My son, no slouch, despite rarely having homework (he insists he gets it done in school before he leaves) seems to be getting his share of work done too.  He walked away from his awards ceremony with a perfect attendance certificate, a certificate for Excellence in Math and one for Outstanding in Science!

Last week was the last Music Booster meeting that I will attend from a seat - next month I step into the role of Booster President.  My sister likes to tease me and remind me I could have turned it down, while my husband reassures me I'll do a great job.  My sister - teasing me because she knows that there is no way that I will see my term as booster president through without putting a lot of work into it.  Maybe I should have reminded her of the hundreds of hours she has dedicated to Susan G. Komen Race for the Cure as a volunteer? 

While chaperoning my daughter's band(s) to Weekend in Wildwood some of the instructors thanked me (and the other boosters) for all the time and work we do to help keep the music programs running.  I pointed out to one of them as we walked down the boardwalk right after one of the competitions, that it's my job as a parent to help my children, to support them in all they hope to achieve.  I can't give them a trust fund, but I can let them know that I believe in them and will be there for them (even if it means riding home from very long days soaked on less than comfortable school buses at goodness knows what hour). 

Many of us achieve success by overcoming obstacles, but few of us dare to take on those obstacles without someone to encourage us or challenge us to do our best or just to try.
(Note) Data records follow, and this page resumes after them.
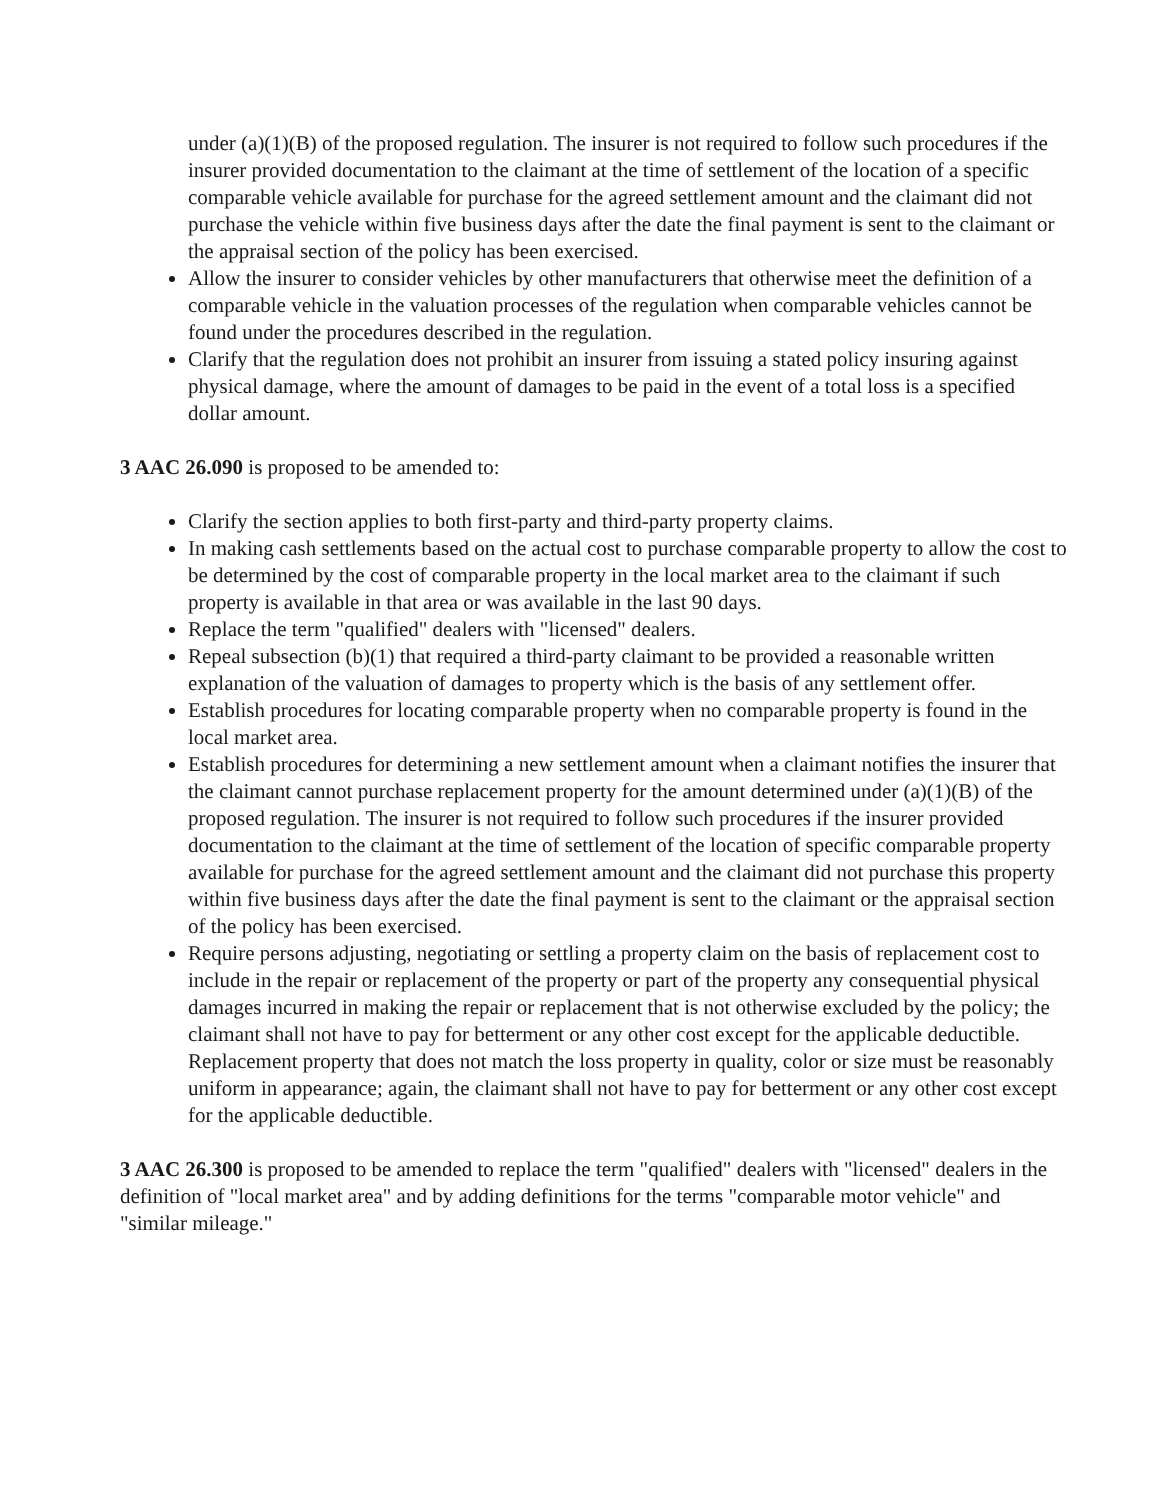under (a)(1)(B) of the proposed regulation. The insurer is not required to follow such procedures if the insurer provided documentation to the claimant at the time of settlement of the location of a specific comparable vehicle available for purchase for the agreed settlement amount and the claimant did not purchase the vehicle within five business days after the date the final payment is sent to the claimant or the appraisal section of the policy has been exercised.
Allow the insurer to consider vehicles by other manufacturers that otherwise meet the definition of a comparable vehicle in the valuation processes of the regulation when comparable vehicles cannot be found under the procedures described in the regulation.
Clarify that the regulation does not prohibit an insurer from issuing a stated policy insuring against physical damage, where the amount of damages to be paid in the event of a total loss is a specified dollar amount.
3 AAC 26.090 is proposed to be amended to:
Clarify the section applies to both first-party and third-party property claims.
In making cash settlements based on the actual cost to purchase comparable property to allow the cost to be determined by the cost of comparable property in the local market area to the claimant if such property is available in that area or was available in the last 90 days.
Replace the term "qualified" dealers with "licensed" dealers.
Repeal subsection (b)(1) that required a third-party claimant to be provided a reasonable written explanation of the valuation of damages to property which is the basis of any settlement offer.
Establish procedures for locating comparable property when no comparable property is found in the local market area.
Establish procedures for determining a new settlement amount when a claimant notifies the insurer that the claimant cannot purchase replacement property for the amount determined under (a)(1)(B) of the proposed regulation. The insurer is not required to follow such procedures if the insurer provided documentation to the claimant at the time of settlement of the location of specific comparable property available for purchase for the agreed settlement amount and the claimant did not purchase this property within five business days after the date the final payment is sent to the claimant or the appraisal section of the policy has been exercised.
Require persons adjusting, negotiating or settling a property claim on the basis of replacement cost to include in the repair or replacement of the property or part of the property any consequential physical damages incurred in making the repair or replacement that is not otherwise excluded by the policy; the claimant shall not have to pay for betterment or any other cost except for the applicable deductible. Replacement property that does not match the loss property in quality, color or size must be reasonably uniform in appearance; again, the claimant shall not have to pay for betterment or any other cost except for the applicable deductible.
3 AAC 26.300 is proposed to be amended to replace the term "qualified" dealers with "licensed" dealers in the definition of "local market area" and by adding definitions for the terms "comparable motor vehicle" and "similar mileage."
So, I will continue to support and challenge my kids and along the way I reap incalculable rewards, just watching my kids (the ones I gave birth to and all the others who make up an ever growing extended family) take on challenges, learn from mistakes and sometimes glory in successes.

Friday, May 7, 2010

Myth and Nature - Transformed

I had the very great pleasure of attending the artists reception of my friend Jenny Davies-Reazor's solo exhibition.  The show is at the Newark Arts Alliance and is running from May 4th until the 29th.  The show was a delight on many levels, my children have been taking ceramics classes with Jenny for years, and most people think of her as working primarily with clay.  While she still makes shrines and figures from clay this show was dominated by a variety of mixed media collages.  Every where you turn there was beauty to soak in and meanings to ponder. 
The last shot is Jenny's selkie collage and my own selkie.

Wednesday, May 5, 2010

Band Mom

I'm now recovered from spending a 4 day weekend with my daughter's high school drumline/jazz band/color guard programs in Wildwood, NJ.  It was a very busy, exhausting and rewarding weekend.  Many of the kids on this trip were in more that one of those groups.  My daughter plays in both the drumline and jazz bands.  For those kids the weekend was filled with rehearsals and competitions.  Except for meal breaks those who shared that schedule spent 4 days at the beach and only got near it when walking in a group to and from competitions, until the last day when they were give 3 hours off.  In general I am very proud of how most of those kids handled their very busy schedules and still had a great time.  My daughter, like most, would have liked more "down time" to get to the boardwalk/amusement piers but still felt the weekend was completely worth it.

I also admire the hard work and dedication of the instructors and band parents who took off of work, paid for their weekend and spent it on duty around the clock.

The only real down side from my perspective was observing some of the oldest students try to assert their independence and show their maturity by ignoring the rules and deciding that what they wanted to do was more important that the rules set down for the group.  Some lessons are hard to learn, and hard to teach, yet what would life be without them?  Why is it when we have seniority, we so often feel that we merit special treatment? 

I think back to being in high school and even college and thinking that my friends and I had achieved maturity only to be thwarted by adults who did not agree.  Maturity is relative.  Every stage of life brings new levels of maturity, and as we achieve more we often demand more respect for it.  Yet those who are "ahead of us" often look down and fail to recognize the new level of maturity is deserving of the respect being demanded.  I have often observed that those who demand respect are the least likely to have earned it or to be given it. 

We are all a product of the choices we make in life.  We end up with a life largely based on a foundation laid when we were much younger, by the choices, good and bad, that we made long ago. Yet it is not just the choices we make that control our destinies, but how we react to the circumstances those choices bring about.  A bad choice can cause pain and frustration, but in the end it is how we deal with that pain and frustration that sets us up for what comes later.

I would like to think that I try to make good choices, but hope that when my choices are bad that I can at least learn from them and move forward in a new and positive direction.